Jamie Loftus Performs “Swan Lake In a Locked Basement” for Jash.

It is an undeniable truth that the Internet is full of strange things. And it will get even stranger around 3PM EST today when Jamie Loftus presents her show Swan Lake (Live from a Locked Basement) on the JASH network. The plot, as she describes it, is something that would give David Lynch absurdist fits. Loftus plays a ballerina/spy trying to escape a basement that is slowly filling with gas, caused by a stove full of ham upstairs. It is set on March 30, 1981, and Loftus and (also her character name) and an associate (played by Gary Petersen) need to keep themselves alive to stop an assassination attempt on President Ronald Reagan. They will be doing this live on Facebook, with a “choose your own adventure” element of audience feedback.

This actually makes sense on the JASH Network, the comedy production company owned by Sarah Silverman, Tim & Eric, Reggie Watts, and Michael Cera. Their site is a repository of wonderful strangeness – animated shorts, music videos, and series like Pound House and Dynasty Handbag. I got in touch with Loftus to ask her about working with JASH and today’s show.

Tune in to watch the show on the JASH Facebook page here.

How did you hook up with JASH?

They were familiar with my animation work and I’d done a few livestreams with them in the past, and after I did ballet-comedy shows in Boston and Chicago they asked if I’d be interested in doing one as an experimental livestream. The whole thing functions as a choose-your-own-adventure play, which is a little different from the livestreams they usually do (Getting Doug With High and Norm MacDonald Live are their big ones, I think).

JASH’s mission statement says they give their artists full autonomy to create. How has that worked in your case? What do they provide if not feedback?

JASH gives us studio space, covers production expenses, gives us camera and tech operators who know what they’re doing and are extremely patient when I make a mess, and feedback throughout. The autonomy element has been completely true in my case – once I had the concept of a production of Swan Lake that took place in a locked basement on the day of the Reagan assassination attempt approved, they let me go with it and make it look and sound however I wanted. I ended up writing it with help from my brilliant friend and the other person locked in a basement with me Gary Petersen, made a bunch of cartoons, learned how to sew sequins and feathers and make tutus, made a pinata of Jodie Foster’s head, and filled another pinata with fake blood. I had to argue that I should be able to buttchug a little, but once I proved I could do it they said yes to that, too. Autonomy rules.
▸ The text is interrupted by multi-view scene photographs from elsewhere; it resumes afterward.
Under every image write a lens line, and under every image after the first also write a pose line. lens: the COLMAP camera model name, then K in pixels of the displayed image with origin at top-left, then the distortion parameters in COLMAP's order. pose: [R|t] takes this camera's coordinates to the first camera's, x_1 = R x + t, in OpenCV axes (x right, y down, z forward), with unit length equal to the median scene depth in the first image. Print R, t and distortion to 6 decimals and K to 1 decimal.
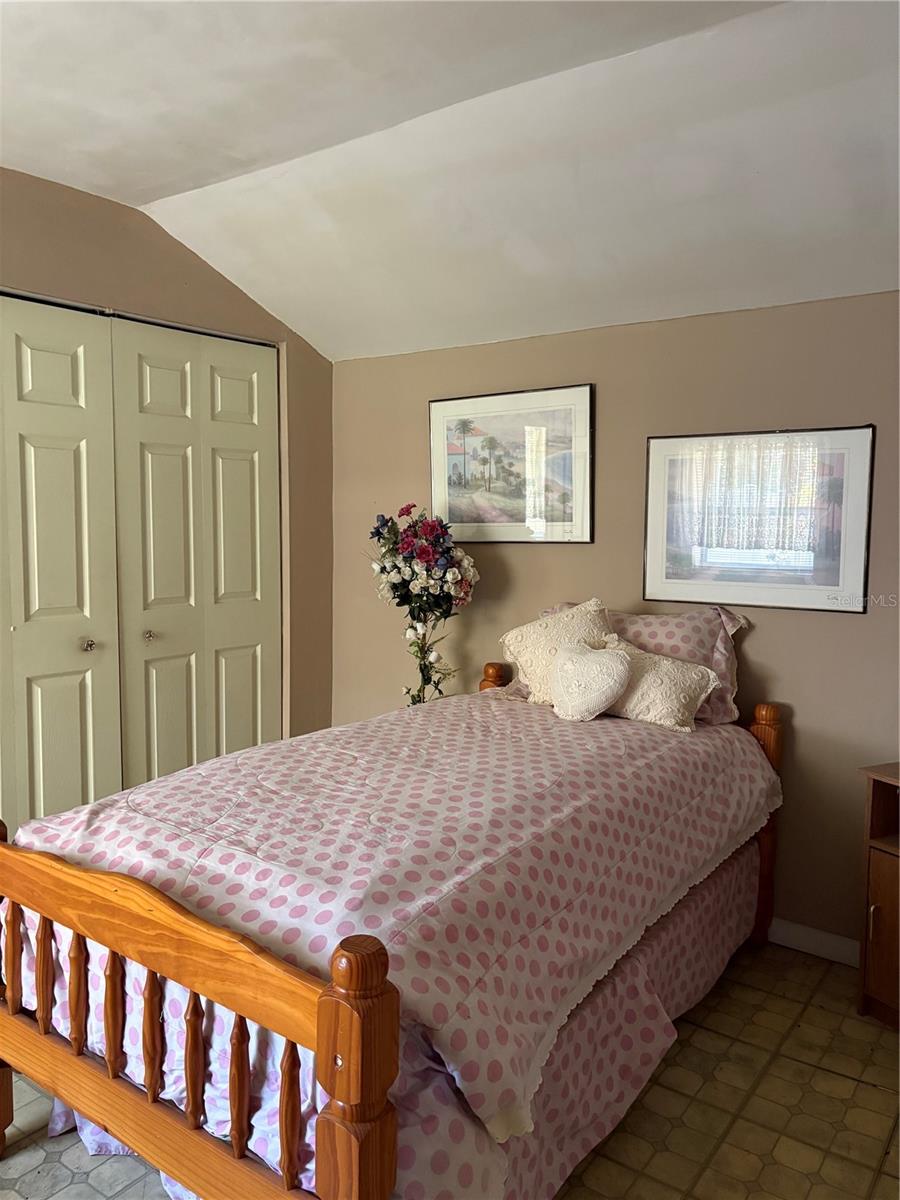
lens RADIAL K [[929.8, 0, 445.2], [0, 929.8, 583.0], [0, 0, 1]] dist [0.052481, -0.057645]
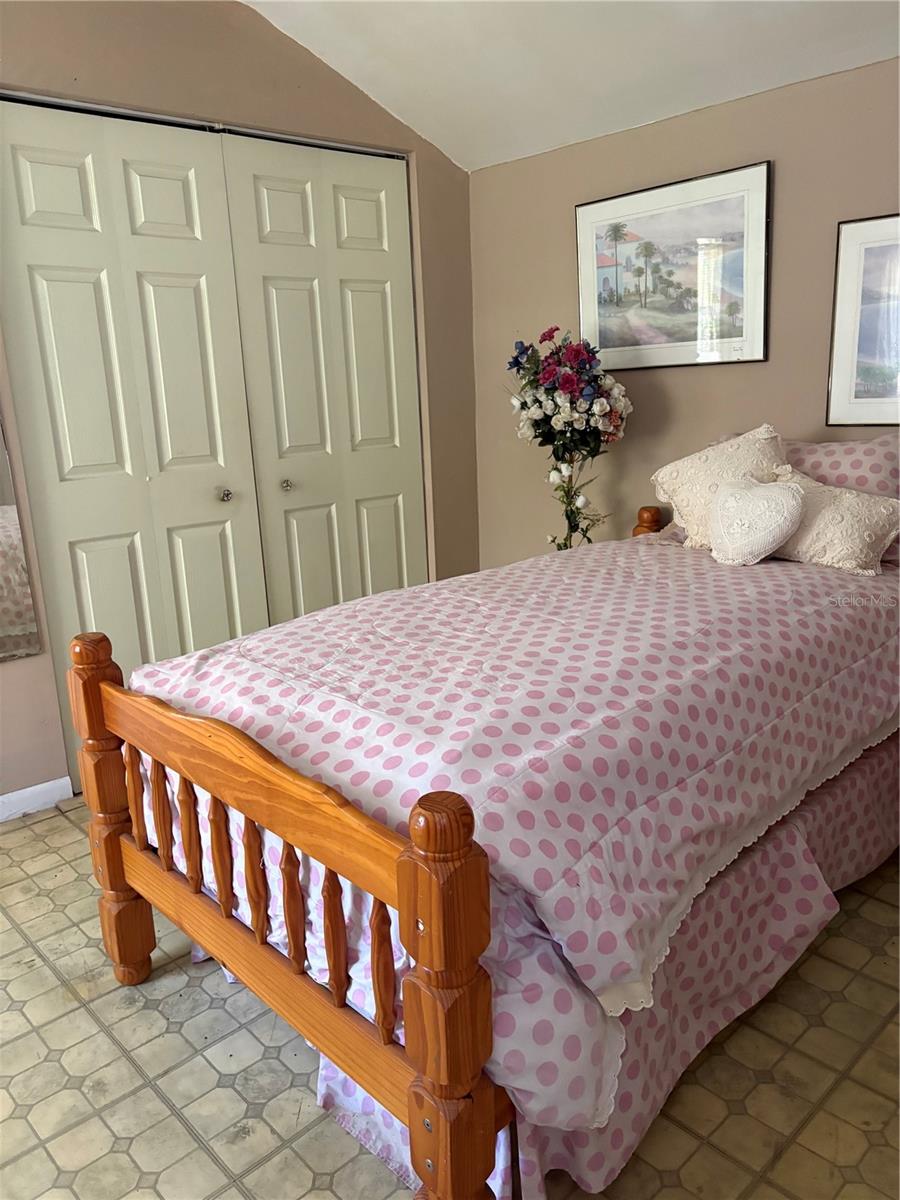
lens RADIAL K [[928.5, 0, 452.9], [0, 928.5, 605.9], [0, 0, 1]] dist [0.027578, -0.011338]
pose [[0.982957, -0.001102, -0.183831, 0.047338], [0.032345, 0.985419, 0.167040, 0.037460], [0.180966, -0.170139, 0.968661, 0.117689]]
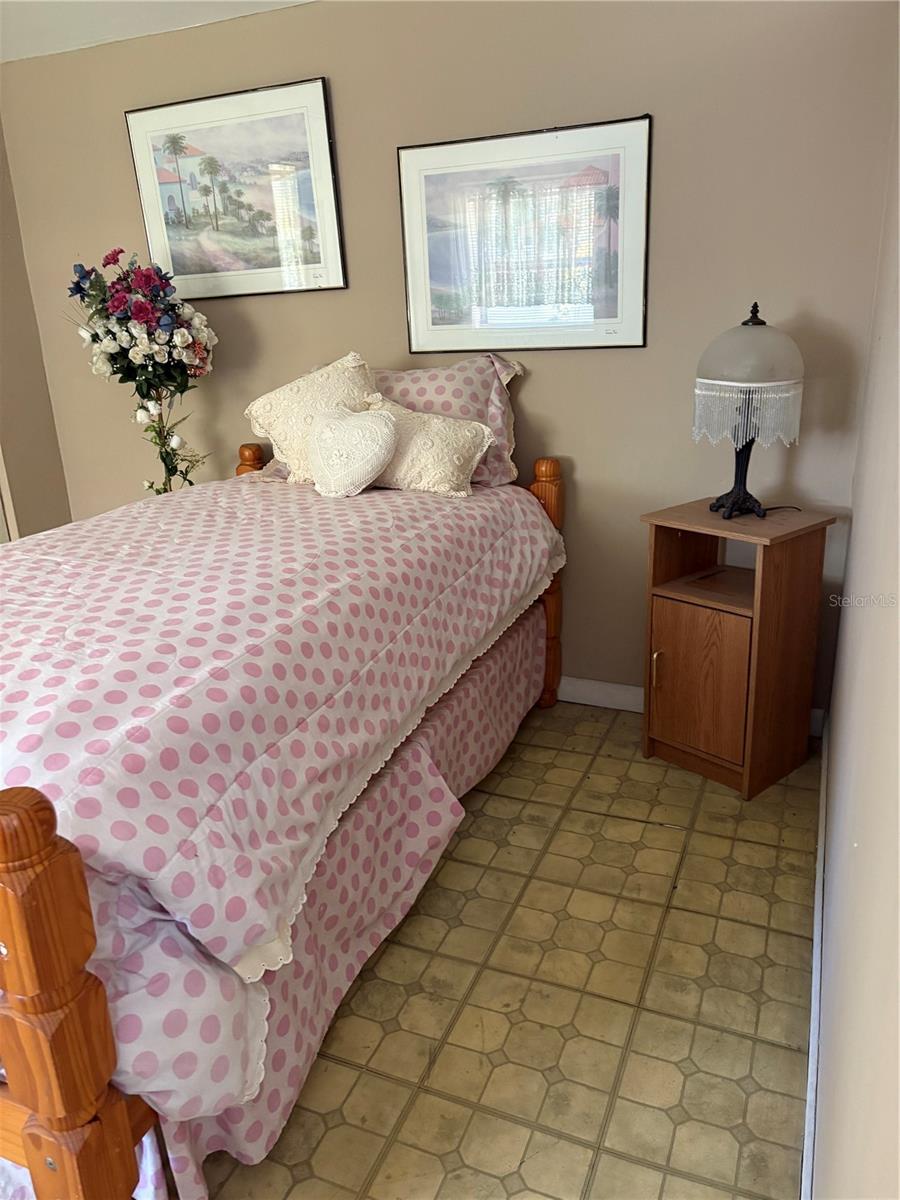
lens RADIAL K [[922.4, 0, 450.0], [0, 922.4, 600.0], [0, 0, 1]] dist [0.086327, -0.107393]
pose [[0.973061, -0.116737, 0.198806, 0.069004], [0.067399, 0.968697, 0.238922, 0.050538], [-0.220474, -0.219086, 0.950470, 0.160592]]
What was the inspiration for Swan Lake? IS this a show you’ve done live before?

I’ve done a version of this show in Chicago earlier this year, but all the historical and choose your own adventure elements were added to flesh it out from fifteen minutes to a full hour. All I’d done previously was tell the story of Swan Lake, dance and chug milk, so we had to add some more stuff and making the space into a basement felt like a cool way to take advantage of static space and no live audience. I’d taken dance classes for fifteen years or something crazy growing up, and I’ve been experimenting with ways of putting it to practical use for maybe two years or so. Ballet was always a big part of my life and I developed a similar kind of show built around The Nutcracker at the end of last year, so Swan Lake felt like the next logical step because most people will recognize the music. Selling people on watching ballet is tough, so the more familiar I can make it, the better. PlusI for sure still secretly want to be a ballerina and this was the easiest way I could think of without actually having to get good.

Who else will be performing with you?

It’s just Gary Petersen and I! We met doing standup in Boston several years ago and he’s great and has been so helpful in shaping the show.
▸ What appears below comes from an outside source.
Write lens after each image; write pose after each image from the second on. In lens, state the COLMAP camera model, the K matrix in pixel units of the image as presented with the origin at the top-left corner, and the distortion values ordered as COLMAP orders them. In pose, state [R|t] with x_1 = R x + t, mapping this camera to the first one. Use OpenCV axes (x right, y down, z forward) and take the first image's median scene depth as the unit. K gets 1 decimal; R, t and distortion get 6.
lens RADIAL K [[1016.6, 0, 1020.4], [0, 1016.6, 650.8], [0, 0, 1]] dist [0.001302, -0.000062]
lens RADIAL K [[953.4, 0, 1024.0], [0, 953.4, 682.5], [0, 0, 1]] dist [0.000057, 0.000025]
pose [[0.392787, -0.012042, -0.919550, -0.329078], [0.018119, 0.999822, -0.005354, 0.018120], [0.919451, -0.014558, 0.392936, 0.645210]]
How will the “choose your own adventure stuff” work, on a technical level? Are you relying on feedback through Facebook chat?

We’re at the mercy of the folks watching the livestream, yeah. There are four points in the show where they need to vote to determine what happens next and it usually involves injuring me or smashing something.
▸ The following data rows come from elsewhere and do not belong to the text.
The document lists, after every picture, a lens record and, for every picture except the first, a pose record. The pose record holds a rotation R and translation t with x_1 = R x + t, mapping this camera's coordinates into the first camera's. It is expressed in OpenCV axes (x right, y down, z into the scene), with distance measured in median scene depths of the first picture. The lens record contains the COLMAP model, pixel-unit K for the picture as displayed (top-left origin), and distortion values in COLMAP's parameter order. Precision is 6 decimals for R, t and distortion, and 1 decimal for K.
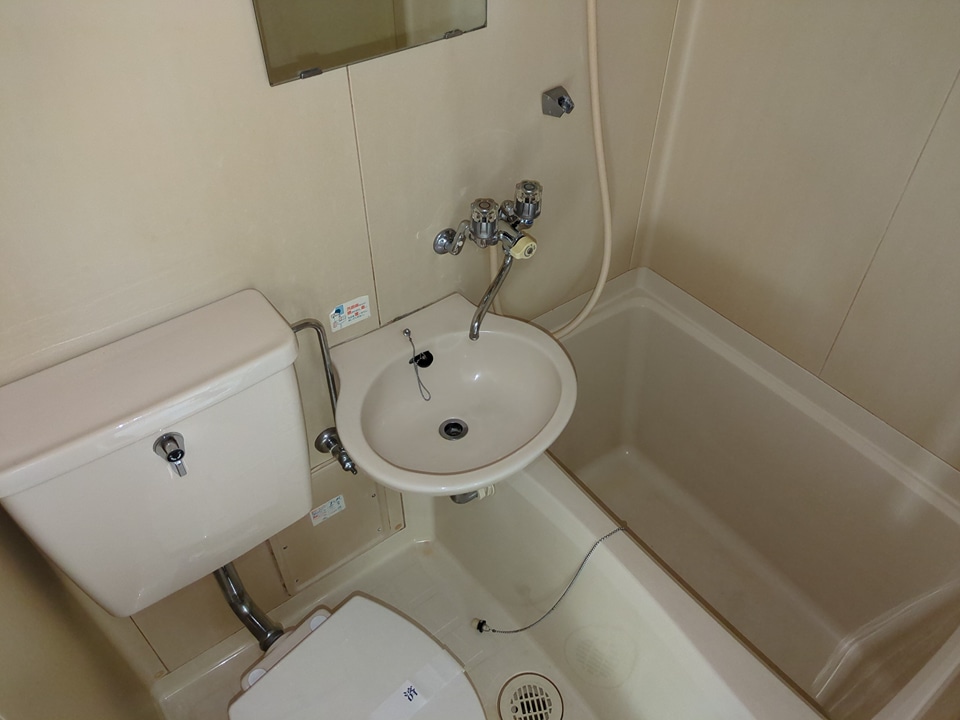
lens RADIAL K [[715.8, 0, 487.2], [0, 715.8, 360.4], [0, 0, 1]] dist [0.059153, -0.061354]
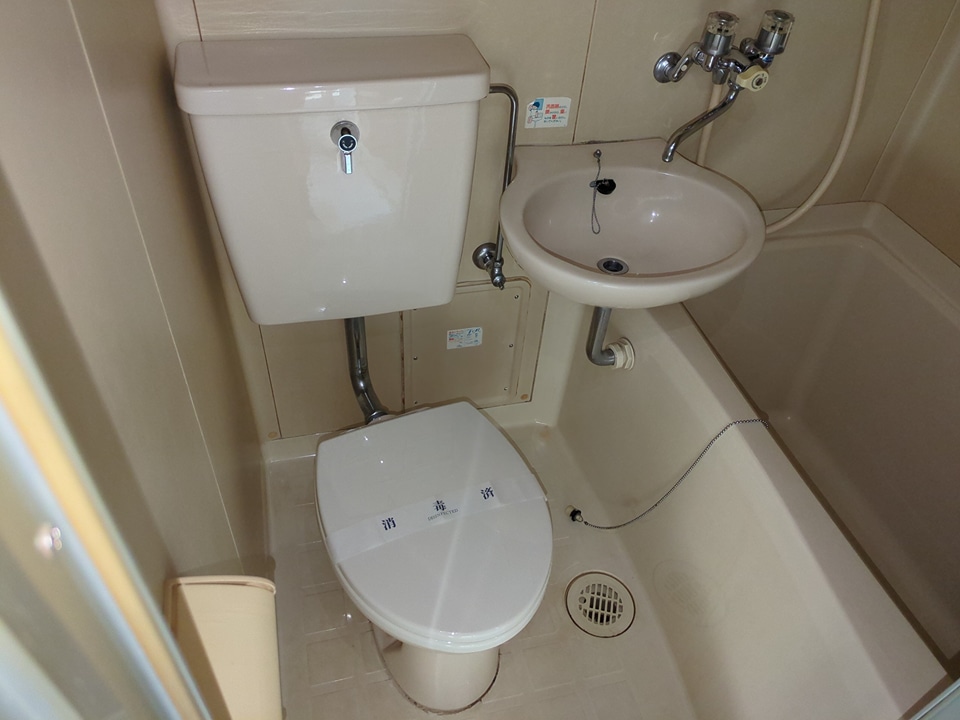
lens RADIAL K [[715.8, 0, 487.2], [0, 715.8, 360.4], [0, 0, 1]] dist [0.059153, -0.061354]
pose [[0.923409, 0.302470, -0.236281, 0.061335], [-0.306090, 0.951745, 0.022130, 0.247567], [0.231573, 0.051888, 0.971433, 0.056000]]
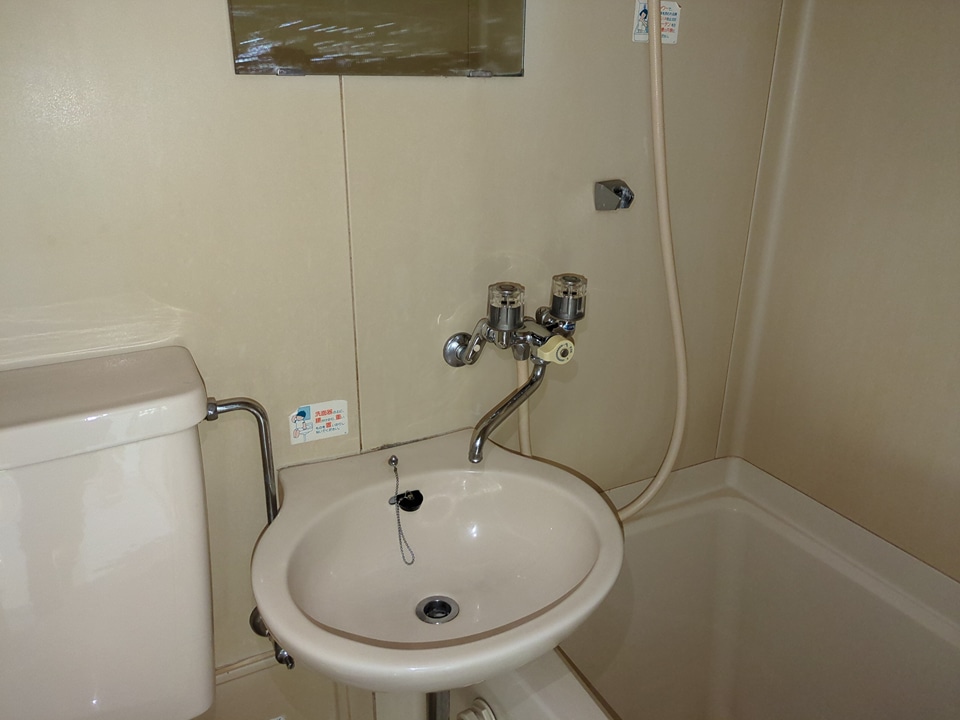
lens RADIAL K [[729.6, 0, 475.8], [0, 729.6, 349.6], [0, 0, 1]] dist [0.048823, -0.059485]
pose [[0.985751, 0.064375, -0.155402, 0.081117], [-0.119735, 0.917425, -0.379466, 0.131655], [0.118142, 0.392666, 0.912061, 0.286310]]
Will it be strange not to hear the audience feedback as you’re doing this? Or does that take the pressure off?

I think it’ll make me more nervous without instant audience feedback, but maybe that’s a good thing because we’re supposed to be in a basement facing certain death while we’re powerless to prevent the president from being shot. So looking nervous is okay for this one. Maybe the camera guy will laugh.

Are you planning more live Facebook shows like this?

I dunno! This is the first show of this nature for me and for JASH, so we’ll see how it goes.